-- TASK --
Filter the entries for lines with the word "Bezugsquelle".

-*-

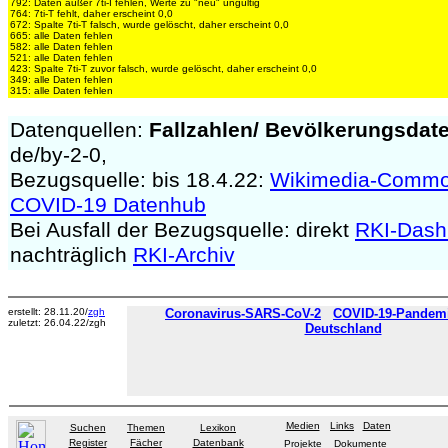
792: Daten außer 7ti-I fehlen, Werte zu "neu" ungültig
764: 7ti-T fehlt, daher erscheint 0,0
672: Spalte 7ti-T falsch, wurde gelöscht, daher erscheint 0,0
665: alle Daten fehlen
582: alle Daten fehlen
521: alle Daten fehlen
423: Spalte 7ti-T zuvor falsch, wurde gelöscht, daher erscheint 0,0
349: alle Daten fehlen
315: alle Daten fehlen
Datenquellen:
Fallzahlen/
Bevölkerungsdat
de/by-2-0,
Bezugsquelle: bis 18.4.22:
Wikimedia-Comm
COVID-19 Datenhub
Bei Ausfall der Bezugsquelle: direkt
RKI-Dash
nachträglich
RKI-Archiv
erstellt: 28.11.20/
zgh
Coronavirus-SARS-CoV-2
COVID-19-Pandemie
zuletzt: 26.04.22/zgh
Deutschland
Medien
Links
Daten
Suchen
Themen
Lexikon
Register
Fächer
Datenbank
Projekte
Dokumente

-*-

-- ANSWER TO THIS PROBLEM --
Bezugsquelle: bis 18.4.22:
Bei Ausfall der Bezugsquelle: direkt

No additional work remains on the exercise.